Staffing quickly becomes an issue in scaled-out server environments, not only due to the cost of employing more skilled technicians. While there are many Microsoft Certified Software Engineers (MCSEs) available, there is a limited number who can manage a complex scaled-out environment. In scaled-out environments technicians are typically running around putting fires out instead of applying themselves to proactive management and maintenance.
In scaled-out environments the business loses flexibility. With a large number of applications and servers, making changes is difficult; when more processing power is required for certain applications, the hardware must be upgraded.
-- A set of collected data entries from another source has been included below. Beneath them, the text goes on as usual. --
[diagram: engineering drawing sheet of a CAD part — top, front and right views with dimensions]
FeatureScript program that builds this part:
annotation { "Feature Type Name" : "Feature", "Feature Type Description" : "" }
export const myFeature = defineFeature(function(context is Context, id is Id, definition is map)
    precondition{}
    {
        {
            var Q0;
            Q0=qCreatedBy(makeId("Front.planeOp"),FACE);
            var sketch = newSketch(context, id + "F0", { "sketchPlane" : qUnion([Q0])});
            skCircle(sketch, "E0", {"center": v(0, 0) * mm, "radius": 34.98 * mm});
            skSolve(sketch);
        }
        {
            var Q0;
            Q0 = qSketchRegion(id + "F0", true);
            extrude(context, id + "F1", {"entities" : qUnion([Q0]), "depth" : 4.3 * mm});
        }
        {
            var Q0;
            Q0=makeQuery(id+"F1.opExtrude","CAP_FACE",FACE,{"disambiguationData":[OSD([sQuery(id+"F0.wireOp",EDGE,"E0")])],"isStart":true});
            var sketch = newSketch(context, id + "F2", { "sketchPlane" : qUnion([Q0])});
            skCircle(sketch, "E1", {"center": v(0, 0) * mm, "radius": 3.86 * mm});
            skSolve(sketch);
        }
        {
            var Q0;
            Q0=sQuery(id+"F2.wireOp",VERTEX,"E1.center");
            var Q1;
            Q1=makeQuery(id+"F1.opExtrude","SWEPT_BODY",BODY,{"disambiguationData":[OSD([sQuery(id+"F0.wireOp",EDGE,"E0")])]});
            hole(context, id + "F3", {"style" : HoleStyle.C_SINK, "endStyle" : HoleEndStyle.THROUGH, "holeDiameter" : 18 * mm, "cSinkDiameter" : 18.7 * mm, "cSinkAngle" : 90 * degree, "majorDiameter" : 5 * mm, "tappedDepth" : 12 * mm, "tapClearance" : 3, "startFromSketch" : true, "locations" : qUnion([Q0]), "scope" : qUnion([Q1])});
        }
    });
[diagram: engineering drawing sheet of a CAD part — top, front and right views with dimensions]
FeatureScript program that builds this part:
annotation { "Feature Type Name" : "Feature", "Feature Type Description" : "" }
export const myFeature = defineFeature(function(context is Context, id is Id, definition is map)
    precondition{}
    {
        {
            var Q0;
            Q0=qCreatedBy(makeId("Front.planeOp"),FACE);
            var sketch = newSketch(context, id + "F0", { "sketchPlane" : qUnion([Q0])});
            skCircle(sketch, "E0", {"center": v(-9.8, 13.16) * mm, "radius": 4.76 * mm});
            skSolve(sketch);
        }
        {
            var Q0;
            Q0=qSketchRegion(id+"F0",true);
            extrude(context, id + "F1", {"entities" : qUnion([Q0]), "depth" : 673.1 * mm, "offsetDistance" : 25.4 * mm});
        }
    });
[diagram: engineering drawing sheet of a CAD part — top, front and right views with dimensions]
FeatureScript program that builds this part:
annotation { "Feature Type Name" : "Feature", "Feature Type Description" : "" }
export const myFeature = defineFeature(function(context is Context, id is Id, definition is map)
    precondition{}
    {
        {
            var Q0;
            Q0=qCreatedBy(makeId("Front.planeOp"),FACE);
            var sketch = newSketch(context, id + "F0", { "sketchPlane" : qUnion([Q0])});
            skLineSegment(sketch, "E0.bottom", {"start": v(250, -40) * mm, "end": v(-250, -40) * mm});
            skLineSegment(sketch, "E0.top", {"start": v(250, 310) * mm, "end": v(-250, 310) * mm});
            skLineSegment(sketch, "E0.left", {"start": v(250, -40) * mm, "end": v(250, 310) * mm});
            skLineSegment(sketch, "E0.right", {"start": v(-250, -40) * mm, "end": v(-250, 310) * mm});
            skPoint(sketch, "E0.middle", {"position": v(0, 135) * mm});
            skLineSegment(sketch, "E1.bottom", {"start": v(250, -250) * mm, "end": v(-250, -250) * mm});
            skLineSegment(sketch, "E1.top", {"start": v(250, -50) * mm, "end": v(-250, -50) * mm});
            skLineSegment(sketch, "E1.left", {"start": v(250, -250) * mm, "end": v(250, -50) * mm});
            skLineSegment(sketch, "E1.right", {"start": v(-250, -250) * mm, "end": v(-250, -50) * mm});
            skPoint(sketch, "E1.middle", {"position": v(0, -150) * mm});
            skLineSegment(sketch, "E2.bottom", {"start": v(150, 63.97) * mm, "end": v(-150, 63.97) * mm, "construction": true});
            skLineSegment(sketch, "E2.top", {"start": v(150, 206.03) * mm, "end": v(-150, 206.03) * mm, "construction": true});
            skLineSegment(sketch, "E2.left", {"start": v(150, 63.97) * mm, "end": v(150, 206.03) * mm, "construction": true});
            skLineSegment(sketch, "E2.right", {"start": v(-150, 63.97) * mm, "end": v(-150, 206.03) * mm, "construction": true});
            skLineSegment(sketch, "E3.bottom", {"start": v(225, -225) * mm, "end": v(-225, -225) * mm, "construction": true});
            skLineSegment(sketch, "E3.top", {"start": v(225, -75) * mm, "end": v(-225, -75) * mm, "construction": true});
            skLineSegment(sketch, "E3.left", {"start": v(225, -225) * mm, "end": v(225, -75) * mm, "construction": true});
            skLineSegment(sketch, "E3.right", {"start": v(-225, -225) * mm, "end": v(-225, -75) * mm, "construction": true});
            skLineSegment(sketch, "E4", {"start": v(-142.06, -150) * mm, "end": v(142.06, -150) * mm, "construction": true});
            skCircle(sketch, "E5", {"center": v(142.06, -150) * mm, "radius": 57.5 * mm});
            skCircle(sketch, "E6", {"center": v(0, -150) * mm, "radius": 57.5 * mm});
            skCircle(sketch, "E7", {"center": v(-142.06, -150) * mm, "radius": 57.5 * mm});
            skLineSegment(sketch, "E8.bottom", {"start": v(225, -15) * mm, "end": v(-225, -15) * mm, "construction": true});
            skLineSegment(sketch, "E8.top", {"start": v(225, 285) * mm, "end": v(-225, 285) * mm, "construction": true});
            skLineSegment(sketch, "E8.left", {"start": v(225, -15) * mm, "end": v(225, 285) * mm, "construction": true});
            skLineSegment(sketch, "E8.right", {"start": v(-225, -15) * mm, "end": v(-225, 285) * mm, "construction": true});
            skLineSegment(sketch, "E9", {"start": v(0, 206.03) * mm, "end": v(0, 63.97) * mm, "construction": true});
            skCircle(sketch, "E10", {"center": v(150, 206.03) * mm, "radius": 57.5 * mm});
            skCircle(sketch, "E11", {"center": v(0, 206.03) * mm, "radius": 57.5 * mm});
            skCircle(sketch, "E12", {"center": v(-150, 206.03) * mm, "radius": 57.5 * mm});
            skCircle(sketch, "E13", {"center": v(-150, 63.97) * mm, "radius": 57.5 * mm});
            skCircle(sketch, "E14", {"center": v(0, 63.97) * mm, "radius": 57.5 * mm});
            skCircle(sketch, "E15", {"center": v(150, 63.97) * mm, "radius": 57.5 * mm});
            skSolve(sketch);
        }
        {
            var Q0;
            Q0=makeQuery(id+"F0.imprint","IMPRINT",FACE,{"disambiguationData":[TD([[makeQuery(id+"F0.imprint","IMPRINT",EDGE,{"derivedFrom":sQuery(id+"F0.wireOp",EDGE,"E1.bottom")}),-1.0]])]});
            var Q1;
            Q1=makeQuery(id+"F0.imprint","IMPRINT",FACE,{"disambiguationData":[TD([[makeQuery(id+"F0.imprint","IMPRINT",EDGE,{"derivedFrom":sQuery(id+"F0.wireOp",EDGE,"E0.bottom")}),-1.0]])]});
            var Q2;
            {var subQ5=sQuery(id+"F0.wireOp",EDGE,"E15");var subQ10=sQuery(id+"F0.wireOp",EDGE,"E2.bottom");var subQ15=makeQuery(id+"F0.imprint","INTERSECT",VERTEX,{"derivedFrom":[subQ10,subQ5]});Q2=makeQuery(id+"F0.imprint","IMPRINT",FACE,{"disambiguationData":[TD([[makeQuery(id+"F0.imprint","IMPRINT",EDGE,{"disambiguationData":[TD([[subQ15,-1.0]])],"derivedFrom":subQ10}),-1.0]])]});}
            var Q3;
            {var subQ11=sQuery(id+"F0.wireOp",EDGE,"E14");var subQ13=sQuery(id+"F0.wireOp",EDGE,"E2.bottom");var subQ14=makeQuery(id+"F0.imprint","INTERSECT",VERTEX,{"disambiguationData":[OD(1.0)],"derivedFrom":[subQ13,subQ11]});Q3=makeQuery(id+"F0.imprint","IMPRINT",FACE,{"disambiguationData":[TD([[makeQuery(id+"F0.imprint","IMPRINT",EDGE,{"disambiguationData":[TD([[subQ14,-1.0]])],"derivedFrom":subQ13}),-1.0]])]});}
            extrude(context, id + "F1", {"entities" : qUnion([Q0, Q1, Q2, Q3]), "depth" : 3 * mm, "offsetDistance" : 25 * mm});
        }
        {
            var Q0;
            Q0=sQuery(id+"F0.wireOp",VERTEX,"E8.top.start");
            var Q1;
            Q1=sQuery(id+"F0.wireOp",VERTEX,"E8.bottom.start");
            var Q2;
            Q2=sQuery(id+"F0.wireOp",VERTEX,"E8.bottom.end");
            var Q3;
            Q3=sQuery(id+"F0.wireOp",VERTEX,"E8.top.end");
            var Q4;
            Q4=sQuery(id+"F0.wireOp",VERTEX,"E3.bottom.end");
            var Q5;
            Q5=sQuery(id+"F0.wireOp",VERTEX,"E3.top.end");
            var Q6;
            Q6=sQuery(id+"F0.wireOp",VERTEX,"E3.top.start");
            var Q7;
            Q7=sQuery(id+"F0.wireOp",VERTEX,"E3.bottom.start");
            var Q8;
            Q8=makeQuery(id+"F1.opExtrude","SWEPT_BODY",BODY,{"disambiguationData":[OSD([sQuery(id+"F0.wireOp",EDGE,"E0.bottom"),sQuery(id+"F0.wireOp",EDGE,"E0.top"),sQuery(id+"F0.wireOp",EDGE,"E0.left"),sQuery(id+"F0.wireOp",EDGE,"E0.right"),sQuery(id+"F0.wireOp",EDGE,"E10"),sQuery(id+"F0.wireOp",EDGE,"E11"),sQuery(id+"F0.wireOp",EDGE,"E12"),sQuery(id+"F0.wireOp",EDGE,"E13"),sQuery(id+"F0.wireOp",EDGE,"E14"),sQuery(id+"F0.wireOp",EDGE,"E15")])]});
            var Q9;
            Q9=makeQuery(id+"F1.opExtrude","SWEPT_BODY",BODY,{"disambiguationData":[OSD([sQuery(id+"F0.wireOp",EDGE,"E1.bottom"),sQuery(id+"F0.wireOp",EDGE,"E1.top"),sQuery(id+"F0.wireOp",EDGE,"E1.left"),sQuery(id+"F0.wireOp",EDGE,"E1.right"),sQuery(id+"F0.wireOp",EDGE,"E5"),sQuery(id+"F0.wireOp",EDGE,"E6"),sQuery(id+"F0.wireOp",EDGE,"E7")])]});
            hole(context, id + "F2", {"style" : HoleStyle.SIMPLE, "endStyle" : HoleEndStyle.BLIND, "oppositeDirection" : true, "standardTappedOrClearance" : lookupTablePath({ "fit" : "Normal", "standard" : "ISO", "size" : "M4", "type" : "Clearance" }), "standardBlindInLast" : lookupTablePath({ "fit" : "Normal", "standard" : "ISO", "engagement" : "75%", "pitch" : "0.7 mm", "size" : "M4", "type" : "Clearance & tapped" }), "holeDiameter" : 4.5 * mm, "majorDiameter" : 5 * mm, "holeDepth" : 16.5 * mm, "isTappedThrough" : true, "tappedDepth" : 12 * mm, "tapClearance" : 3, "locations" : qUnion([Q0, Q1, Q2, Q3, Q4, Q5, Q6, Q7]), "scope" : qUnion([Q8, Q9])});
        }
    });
Improved service is the result of consolidation onto fewer, more capable servers without removing the cheaper costs of the Wintel environment. A few years ago this would not have been possible, but a new class of Wintel server has been developed, dubbed the Windows mainframe. It offers the scalability of a Unix environment and beyond, but runs Windows operating systems and is based on Intel architecture. The net result of deploying such a system is all the benefits of server consolidation:
* Service to the business is improved as complexity is reduced and uptime improves;
* With applications sharing server resources, utilisation rises to 80%;
* Fewer servers mean fewer software licences and technicians, reducing costs and complexity;
* With fewer technicians, the more skilled ones can be retained for the more efficient central management and maintenance tasks; and
* Flexibility is gained because applications requiring the server horsepower can get it when they need it, while those that do not need it can have less dialled in for the period. For instance, a business intelligence environment with an extraction, transformation and loading (ETL) tool can be run on the weekend or overnight and all available processing power redirected to that task. In the morning, processing capacity can be redirected back to the Exchange and database environments.
Overall server consolidation onto a Windows mainframe-class system simplifies and streamlines IT infrastructure to reduce downtime and total cost of ownership. It improves operational efficiencies and increases availability, reliability and performance, leading to faster application deployment and a more flexible business.